Long-Awaited AMP Rule
The Centers for Medicare and Medicaid Services (CMS) is due to issue its final Medicaid covered outpatient drug regulation in May. CMS has postponed its release several times since publishing the regulation in proposed form in early 2012. Among other things, the rule will implement legislative changes made in 2010 to the definition of a drug’s AMP. That metric is basic to the calculation of the 340B ceiling price. The rule also will address the definition of “covered outpatient drug” (a term also used in the 340B statute); state Medicaid plans’ provisions regarding reimbursement of 340B drugs; 340B drugs for Medicaid managed care patients; how manufacturers are to treat orphan drugs sold to new covered entities types for purposes of calculating Medicaid best price; and exclusion from best price of certain nominal-price sales to providers that meet 340B criteria but are not enrolled.
Congress and 340B
A big story to watch will be which party controls the Senate following the elections in November. Democrats currently hold the majority with 53 seats (plus two independents who caucus with the party, for a total of 55) to the Republicans’ 45 seats. If the GOP picks up six seats and assumes the majority, and if it retains control of the House as now seems likely, there probably will be a big push to scale back or repeal the ACA.
Sen. Tom Harkin (D-Iowa) is in his last year as chairman of the Health, Education, Labor, and Pensions (HELP) Committee, which has primary jurisdiction over 340B, and the Labor-HHS-Education Appropriations Subcommittee. It is not immediately clear who on the Democratic side might succeed Harkin at the helm of HELP. Sen. Lamar Alexander (R-Tenn.) is the HELP Committee’s ranking Republican and would take over as chairman if his party assumes the majority. It is unclear whether Senate Judiciary Ranking Member Charles Grassley (R-Iowa) will continue his inquiry into the 340B program.
Rep. Fred Upton (R-Mich.) appears securely in place, now and for the foreseeable future, as chairman of the other committee with primary jurisdiction over 340B, the House Energy and Commerce Committee. Rep. Henry Waxman (D-Calif.) is the ranking Democrat.
Congress passed a two-year budget agreement in December that included an amendment that prevented a scheduled Medicare physician payment cut from taking place on Jan. 1. Congress has until the end of March to come up with a permanent solution. A major drugmaker has floated a proposal to require 340B covered entities to give Medicare all of their savings on 340B-purchased drugs provided to Medicare patients. Many in the drug industry do not support the idea, however.

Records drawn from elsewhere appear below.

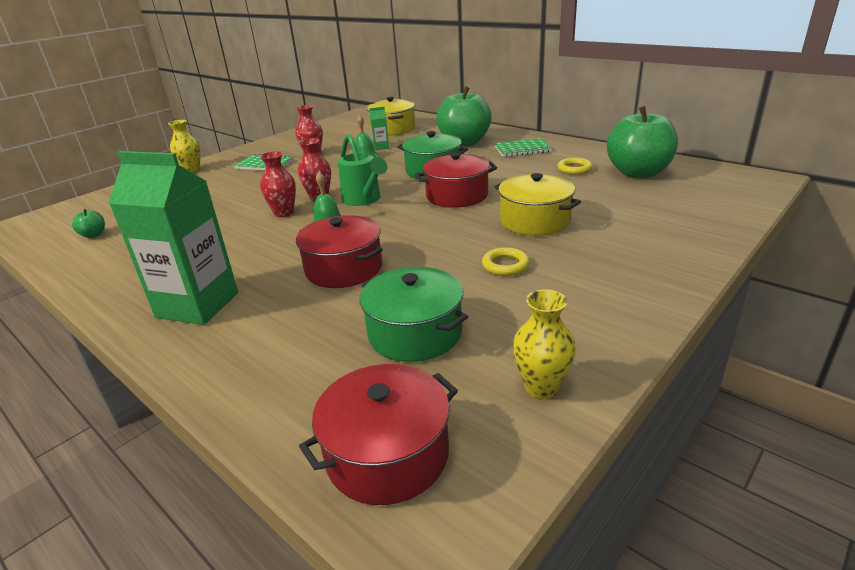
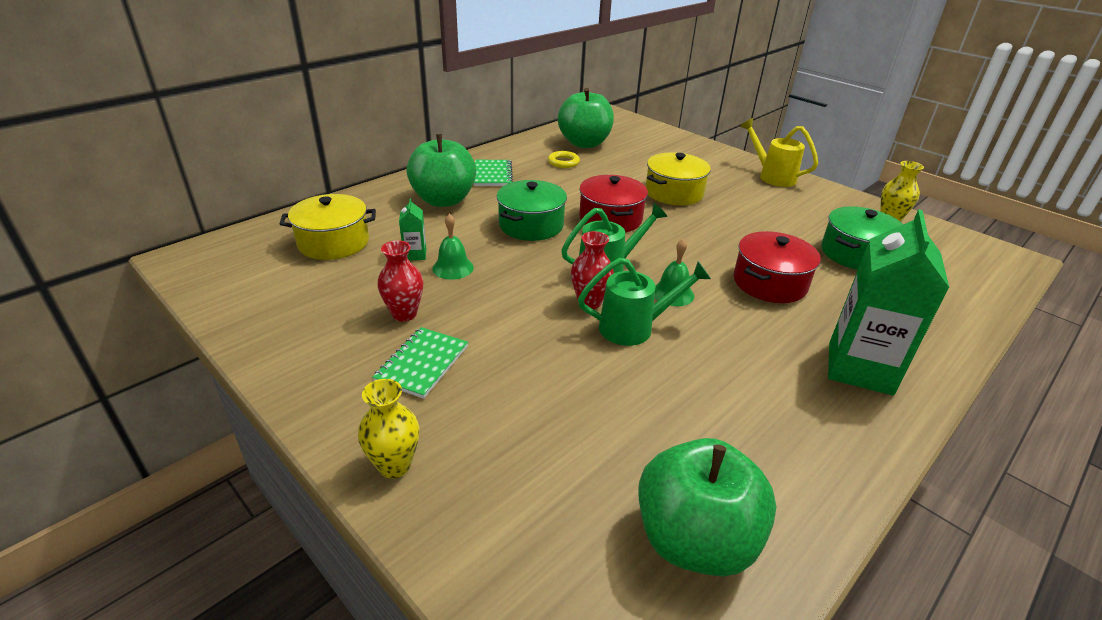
camera: 90 degrees left, 5 degrees up
green apple [72,209,105,238] -> green apple [638,438,776,576], size x2.50
red vase [260,151,296,217] -> green watering can [578,258,711,346]
red pot [299,364,458,505] -> none
yellow ring [482,247,530,276] -> none
none -> yellow watering can [740,118,818,187]

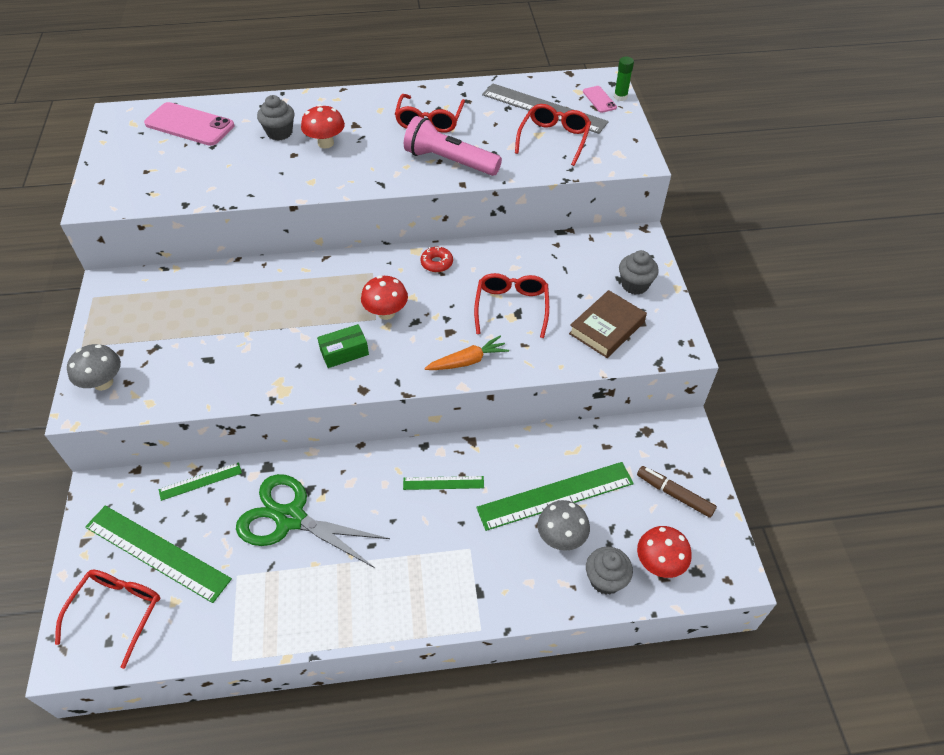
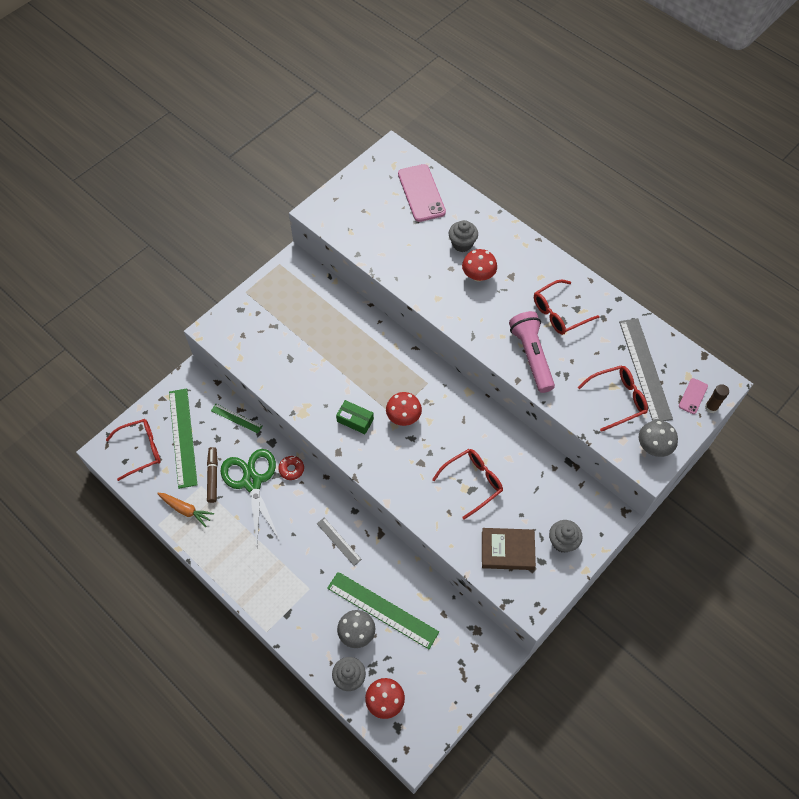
camera: 50 degrees right, 10 degrees up
grey mushroom [67,344,121,391] -> grey mushroom moved to [639,420,678,457]
green ruler [403,476,484,490] -> grey ruler [317,518,362,566]
red donut [421,247,453,272] -> red donut moved to [278,456,304,480]
orange carrot [424,336,509,370] -> orange carrot moved to [157,493,214,527]
green glue stick [614,57,634,101] -> brown glue stick [705,384,729,413]
brown marker [637,466,717,518] -> brown marker moved to [207,447,218,503]

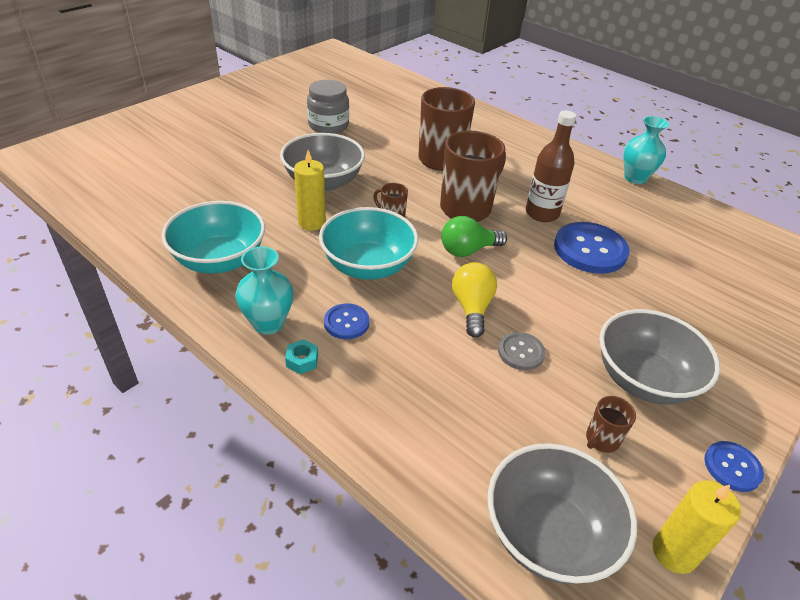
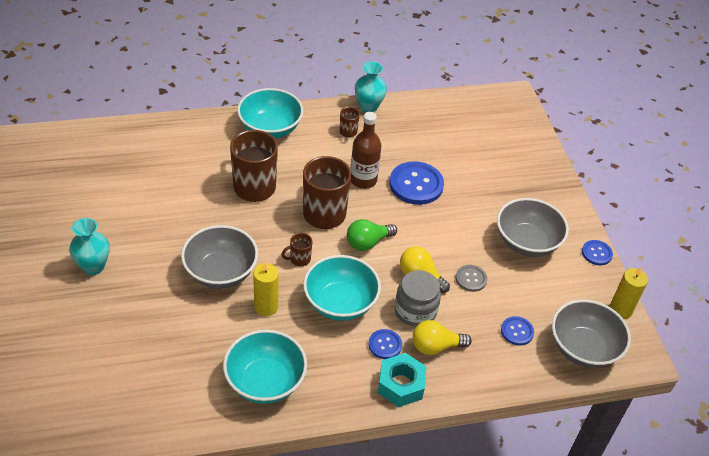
camera: 55 degrees left, 5 degrees up
turquoise vase [236,246,293,335] -> turquoise vase moved to [69,218,110,275]
turquoise nut [285,339,318,374] -> turquoise nut [378,353,427,407], size x2.07
grey jar [307,80,349,134] -> grey jar moved to [395,270,441,327]
green light bulb [441,216,507,257] -> green light bulb turned 45 degrees clockwise [347,219,397,251]
brown mug [586,396,636,453] -> brown mug moved to [340,107,360,138]
none -> turquoise bowl [237,88,303,138]
none -> yellow light bulb [413,320,472,355]
none -> blue button [501,316,534,346]

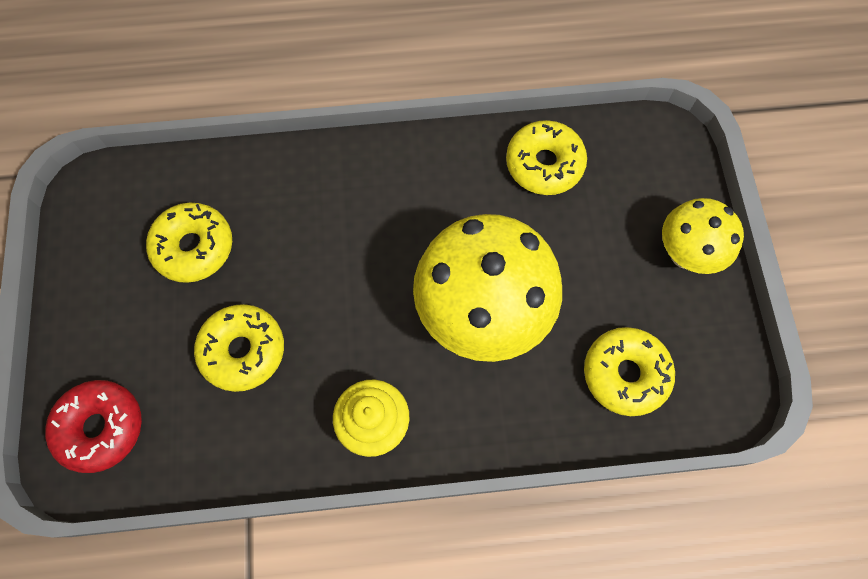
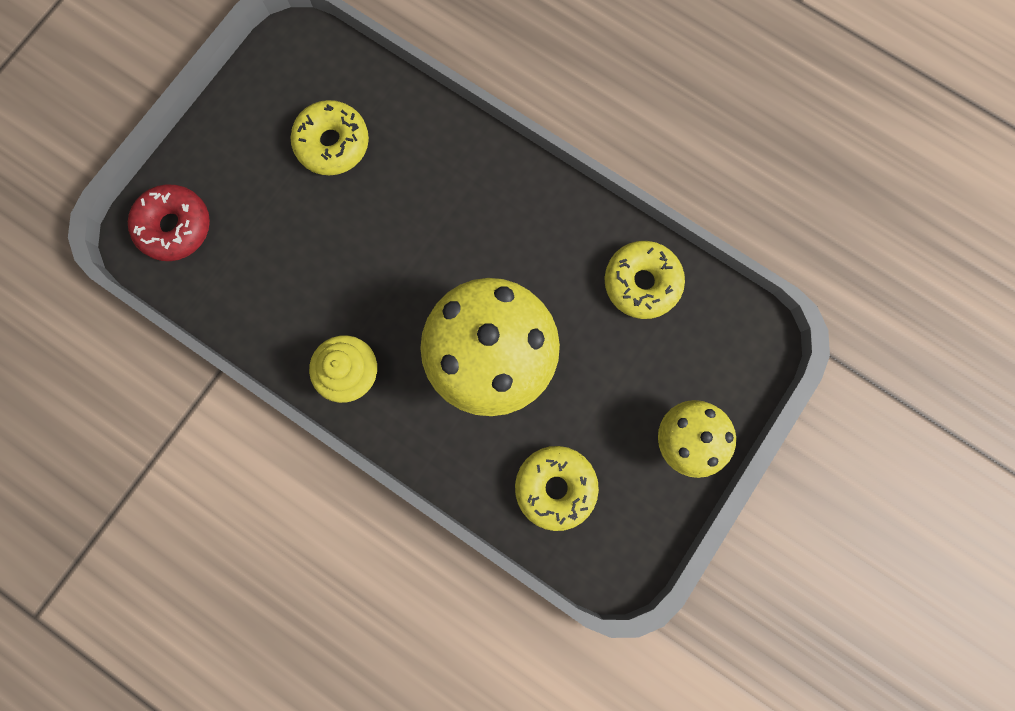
camera: 40 degrees right, 10 degrees up
yellow donut [194,304,284,392] -> none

The budget agreement delayed until fiscal 2016 Medicaid disproportionate share hospital (DSH) payment cuts under the Affordable Care Act slated to begin last October. The development was welcome news for safety-net hospitals, especially in states that did not expand Medicaid.
The budget deal, however, also kept in place the 2 percent sequestration on Medicare reimbursement, including Medicare Part B payments to hospitals and doctor’s offices, and retained ACA’s Medicare DSH cuts.
The government is currently funded under a temporary funding bill called a continuing resolution that expires Jan. 15. Lawmakers are working on an omnibus spending bill for the remainder of fiscal 2014 that might contain a newly written, compromise version of the Labor-HHS-Education appropriations bill passed by the full Senate Appropriations Committee last summer.
The Obama administration is expected to release its budget request for fiscal 2015 in February. It might once again include a proposal to finance the 340B program through a 0.1 percent user fee on all 340B drug sales. The idea has gained traction in the Senate in the past but not in the House.